My daughter’s go to breakfast, which at 4 she can pretty much make entirely by herself, is greek yogurt, mixed with granola (which we make on weekends), with berries. She will then ask for toast points to dip into this mixture, which we supply (buttered as per her specifications). That, or toast (triangular cut) with chocolate cream cheese and strawberry-vanilla jam on half, and almond butter on half. Always with a steamed milk+vanilla to start her day. My little foodie…


Avocado toast! Reminds me of brunch at Cafe Gitane in my pre-child life… Theirs is still my favorite: thick cut multigrain toast, smashed avocado, a drizzle of lemon juice, olive oil, salt and hot pepper flakes. Delish!!!


always a fan of the dollys! thank you. and an overwhelming YES to “anything with an egg on it.” perfection, in the way it elevates the leftovers. like magic!


Saturday morning, after the kids were fed & changed for my son’s early t-ball game, my husband walks into the kitchen & asks what the heck I’m doing spreading guac on some toast for? Having just discovered your delightful website…I told him a blogger chick mentioned this easy peasy breakfast… so back off 🙂 Dang that was a yummy piece of toast! You rock!
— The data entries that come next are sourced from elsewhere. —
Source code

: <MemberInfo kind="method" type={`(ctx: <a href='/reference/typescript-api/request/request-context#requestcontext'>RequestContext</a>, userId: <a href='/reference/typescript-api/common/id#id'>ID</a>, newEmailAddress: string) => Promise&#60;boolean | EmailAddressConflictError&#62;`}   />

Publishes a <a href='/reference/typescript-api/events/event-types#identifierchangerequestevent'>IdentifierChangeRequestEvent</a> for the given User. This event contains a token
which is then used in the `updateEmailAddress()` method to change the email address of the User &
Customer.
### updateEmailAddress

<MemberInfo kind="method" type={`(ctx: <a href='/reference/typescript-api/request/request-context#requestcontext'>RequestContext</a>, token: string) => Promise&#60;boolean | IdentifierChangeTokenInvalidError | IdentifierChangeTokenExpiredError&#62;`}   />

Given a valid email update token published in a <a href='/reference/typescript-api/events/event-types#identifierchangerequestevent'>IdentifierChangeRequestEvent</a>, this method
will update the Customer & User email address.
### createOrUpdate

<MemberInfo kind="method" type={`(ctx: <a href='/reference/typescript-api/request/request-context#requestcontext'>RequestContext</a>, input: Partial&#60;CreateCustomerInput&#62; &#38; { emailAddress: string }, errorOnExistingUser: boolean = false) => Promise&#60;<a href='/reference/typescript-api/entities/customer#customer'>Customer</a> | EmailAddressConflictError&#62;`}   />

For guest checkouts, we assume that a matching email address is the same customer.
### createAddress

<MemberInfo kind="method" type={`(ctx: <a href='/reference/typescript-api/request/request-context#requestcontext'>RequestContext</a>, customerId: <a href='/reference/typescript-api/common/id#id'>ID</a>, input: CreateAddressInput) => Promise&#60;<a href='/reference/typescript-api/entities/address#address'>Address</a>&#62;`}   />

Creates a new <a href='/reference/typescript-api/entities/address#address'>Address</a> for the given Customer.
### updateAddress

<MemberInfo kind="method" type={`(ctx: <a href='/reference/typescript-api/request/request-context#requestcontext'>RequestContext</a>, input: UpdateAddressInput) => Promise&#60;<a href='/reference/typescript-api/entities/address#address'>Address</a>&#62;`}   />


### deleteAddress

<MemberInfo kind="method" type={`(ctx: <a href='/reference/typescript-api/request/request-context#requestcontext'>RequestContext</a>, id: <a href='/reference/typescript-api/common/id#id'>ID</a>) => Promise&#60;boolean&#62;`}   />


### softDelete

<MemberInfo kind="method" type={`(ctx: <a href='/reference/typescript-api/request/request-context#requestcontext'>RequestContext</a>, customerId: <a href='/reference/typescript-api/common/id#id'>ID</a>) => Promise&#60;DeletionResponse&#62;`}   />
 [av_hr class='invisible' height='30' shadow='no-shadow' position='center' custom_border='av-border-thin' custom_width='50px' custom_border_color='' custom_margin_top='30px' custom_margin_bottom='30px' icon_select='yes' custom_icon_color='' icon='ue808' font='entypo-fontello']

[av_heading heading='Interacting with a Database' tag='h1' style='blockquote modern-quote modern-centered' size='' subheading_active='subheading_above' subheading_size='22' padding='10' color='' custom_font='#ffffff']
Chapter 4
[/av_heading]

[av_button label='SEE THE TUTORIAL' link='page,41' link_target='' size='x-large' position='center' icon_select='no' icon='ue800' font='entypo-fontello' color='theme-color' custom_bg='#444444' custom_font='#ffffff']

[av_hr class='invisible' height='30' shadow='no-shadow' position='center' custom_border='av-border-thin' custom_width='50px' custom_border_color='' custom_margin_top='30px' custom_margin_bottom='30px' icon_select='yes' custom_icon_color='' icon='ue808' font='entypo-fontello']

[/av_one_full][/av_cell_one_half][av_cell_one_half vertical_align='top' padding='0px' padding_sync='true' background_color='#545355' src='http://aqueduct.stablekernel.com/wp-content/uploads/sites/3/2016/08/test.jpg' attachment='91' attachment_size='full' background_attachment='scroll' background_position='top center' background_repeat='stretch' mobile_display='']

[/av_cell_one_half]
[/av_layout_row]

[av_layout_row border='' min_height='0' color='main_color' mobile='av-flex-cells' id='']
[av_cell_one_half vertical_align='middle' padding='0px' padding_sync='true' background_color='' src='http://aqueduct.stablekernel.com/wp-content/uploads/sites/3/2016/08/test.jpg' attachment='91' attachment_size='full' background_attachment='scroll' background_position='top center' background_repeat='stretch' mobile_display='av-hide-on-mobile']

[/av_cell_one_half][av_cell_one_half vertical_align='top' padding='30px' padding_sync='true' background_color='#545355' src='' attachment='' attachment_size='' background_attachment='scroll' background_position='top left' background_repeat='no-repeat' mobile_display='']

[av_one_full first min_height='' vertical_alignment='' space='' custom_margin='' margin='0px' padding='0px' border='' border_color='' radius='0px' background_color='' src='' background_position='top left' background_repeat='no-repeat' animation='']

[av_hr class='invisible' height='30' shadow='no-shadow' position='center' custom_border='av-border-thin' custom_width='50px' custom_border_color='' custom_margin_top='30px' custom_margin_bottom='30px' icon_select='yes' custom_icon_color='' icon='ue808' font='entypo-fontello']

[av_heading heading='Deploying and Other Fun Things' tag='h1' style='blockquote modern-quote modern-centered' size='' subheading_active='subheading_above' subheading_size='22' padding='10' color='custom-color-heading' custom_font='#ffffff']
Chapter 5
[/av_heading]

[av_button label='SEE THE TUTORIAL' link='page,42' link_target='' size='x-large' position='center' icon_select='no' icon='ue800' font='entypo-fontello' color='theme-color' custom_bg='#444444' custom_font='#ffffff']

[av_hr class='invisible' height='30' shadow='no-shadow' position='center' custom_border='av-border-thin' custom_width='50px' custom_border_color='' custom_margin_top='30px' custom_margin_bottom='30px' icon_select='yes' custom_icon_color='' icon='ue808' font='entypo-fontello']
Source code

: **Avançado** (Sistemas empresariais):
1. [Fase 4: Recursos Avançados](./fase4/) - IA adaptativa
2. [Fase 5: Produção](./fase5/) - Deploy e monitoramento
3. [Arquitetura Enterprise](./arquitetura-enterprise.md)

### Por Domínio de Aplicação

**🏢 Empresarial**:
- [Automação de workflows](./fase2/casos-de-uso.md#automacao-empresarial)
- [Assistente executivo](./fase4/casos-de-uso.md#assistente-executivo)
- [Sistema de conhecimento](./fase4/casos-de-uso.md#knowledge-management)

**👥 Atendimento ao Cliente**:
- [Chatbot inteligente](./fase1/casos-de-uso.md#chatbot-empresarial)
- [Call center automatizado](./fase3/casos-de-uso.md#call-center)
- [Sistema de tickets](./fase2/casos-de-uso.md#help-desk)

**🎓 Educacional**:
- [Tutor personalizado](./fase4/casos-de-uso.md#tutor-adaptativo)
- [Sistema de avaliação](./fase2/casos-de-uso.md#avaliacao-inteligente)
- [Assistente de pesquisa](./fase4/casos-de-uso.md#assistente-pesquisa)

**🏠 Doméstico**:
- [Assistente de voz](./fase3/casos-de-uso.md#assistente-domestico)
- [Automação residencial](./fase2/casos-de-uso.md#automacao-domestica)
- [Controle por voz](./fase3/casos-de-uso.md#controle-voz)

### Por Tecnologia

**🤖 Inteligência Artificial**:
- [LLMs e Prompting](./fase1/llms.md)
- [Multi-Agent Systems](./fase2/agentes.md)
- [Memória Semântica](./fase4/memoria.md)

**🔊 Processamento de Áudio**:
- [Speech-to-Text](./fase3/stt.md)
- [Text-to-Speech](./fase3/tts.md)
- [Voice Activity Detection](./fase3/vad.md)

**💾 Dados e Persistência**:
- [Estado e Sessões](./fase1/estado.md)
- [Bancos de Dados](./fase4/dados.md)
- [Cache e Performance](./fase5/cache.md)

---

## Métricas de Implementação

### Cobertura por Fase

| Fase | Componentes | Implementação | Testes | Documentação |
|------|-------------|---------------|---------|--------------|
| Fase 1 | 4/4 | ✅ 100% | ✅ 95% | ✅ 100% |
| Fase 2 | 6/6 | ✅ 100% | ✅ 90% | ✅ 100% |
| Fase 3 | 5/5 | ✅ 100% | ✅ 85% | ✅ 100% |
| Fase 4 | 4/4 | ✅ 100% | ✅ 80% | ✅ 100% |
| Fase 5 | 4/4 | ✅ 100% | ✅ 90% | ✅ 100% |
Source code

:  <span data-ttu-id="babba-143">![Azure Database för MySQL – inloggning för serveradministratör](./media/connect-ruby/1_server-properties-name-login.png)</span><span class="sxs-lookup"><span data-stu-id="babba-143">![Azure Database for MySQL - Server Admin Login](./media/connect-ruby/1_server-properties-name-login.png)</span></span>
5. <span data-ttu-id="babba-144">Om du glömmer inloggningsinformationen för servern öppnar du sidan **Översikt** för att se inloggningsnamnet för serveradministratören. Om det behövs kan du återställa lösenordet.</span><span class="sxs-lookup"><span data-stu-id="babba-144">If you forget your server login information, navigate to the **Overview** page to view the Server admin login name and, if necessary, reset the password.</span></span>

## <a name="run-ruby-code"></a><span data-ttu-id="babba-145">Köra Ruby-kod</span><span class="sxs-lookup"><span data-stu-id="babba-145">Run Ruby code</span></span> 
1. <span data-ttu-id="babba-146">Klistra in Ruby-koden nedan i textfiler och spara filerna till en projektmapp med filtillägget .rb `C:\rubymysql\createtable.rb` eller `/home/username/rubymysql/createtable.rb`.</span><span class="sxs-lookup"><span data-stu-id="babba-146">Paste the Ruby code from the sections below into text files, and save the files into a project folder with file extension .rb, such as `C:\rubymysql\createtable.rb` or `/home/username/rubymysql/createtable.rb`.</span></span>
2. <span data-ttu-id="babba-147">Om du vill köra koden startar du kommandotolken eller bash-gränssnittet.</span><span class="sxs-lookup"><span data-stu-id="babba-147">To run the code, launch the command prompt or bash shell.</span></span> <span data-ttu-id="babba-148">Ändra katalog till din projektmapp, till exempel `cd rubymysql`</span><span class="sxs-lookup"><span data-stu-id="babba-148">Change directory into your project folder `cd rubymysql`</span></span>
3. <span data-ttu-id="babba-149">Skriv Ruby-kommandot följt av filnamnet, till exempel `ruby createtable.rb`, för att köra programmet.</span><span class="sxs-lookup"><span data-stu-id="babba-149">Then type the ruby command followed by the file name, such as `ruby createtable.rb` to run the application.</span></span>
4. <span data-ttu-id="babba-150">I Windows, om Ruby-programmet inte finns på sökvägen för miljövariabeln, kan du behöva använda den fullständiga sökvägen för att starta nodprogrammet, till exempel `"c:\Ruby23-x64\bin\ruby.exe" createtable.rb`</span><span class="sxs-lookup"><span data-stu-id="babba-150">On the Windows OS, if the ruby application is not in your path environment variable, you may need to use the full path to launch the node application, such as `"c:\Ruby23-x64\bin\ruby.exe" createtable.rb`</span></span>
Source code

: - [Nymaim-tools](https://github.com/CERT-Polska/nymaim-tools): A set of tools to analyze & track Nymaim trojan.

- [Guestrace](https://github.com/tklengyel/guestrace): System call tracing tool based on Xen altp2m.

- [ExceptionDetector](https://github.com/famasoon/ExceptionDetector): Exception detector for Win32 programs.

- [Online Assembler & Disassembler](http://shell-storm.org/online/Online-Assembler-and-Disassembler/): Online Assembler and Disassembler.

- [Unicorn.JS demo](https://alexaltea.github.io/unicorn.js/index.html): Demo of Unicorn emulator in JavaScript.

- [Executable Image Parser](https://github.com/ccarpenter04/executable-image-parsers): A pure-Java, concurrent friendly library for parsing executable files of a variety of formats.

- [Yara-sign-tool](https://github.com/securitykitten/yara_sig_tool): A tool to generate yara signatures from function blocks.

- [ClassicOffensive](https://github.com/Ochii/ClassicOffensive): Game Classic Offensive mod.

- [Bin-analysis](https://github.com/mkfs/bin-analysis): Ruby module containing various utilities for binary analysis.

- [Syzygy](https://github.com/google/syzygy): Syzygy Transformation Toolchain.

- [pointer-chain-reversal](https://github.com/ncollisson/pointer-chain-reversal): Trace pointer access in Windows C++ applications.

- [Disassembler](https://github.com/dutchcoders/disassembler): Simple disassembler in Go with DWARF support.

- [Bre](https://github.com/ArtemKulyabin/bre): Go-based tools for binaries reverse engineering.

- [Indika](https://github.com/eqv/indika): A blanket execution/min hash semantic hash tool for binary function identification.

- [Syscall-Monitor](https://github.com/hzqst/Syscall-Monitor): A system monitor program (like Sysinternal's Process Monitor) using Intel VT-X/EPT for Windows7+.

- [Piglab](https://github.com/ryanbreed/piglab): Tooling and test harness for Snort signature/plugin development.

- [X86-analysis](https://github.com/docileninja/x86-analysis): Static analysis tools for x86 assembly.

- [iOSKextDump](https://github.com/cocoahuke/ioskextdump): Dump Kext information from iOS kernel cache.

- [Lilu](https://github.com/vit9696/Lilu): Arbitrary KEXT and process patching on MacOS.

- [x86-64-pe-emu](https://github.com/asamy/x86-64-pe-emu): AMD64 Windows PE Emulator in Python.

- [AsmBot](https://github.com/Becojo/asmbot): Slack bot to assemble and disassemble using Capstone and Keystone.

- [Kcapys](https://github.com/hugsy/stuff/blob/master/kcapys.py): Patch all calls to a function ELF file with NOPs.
I so want to read the Cartoon History books! I recommend (for somewhat after those are consumed, but doesn’t have to be very much after) Bill Bryson’s A Short History of Nearly Everything, which is like those only without the pictures. He’s funny as anything, it’s accurate history, and well, I just love all things Bryson. I’m happy to have him interpret my universe.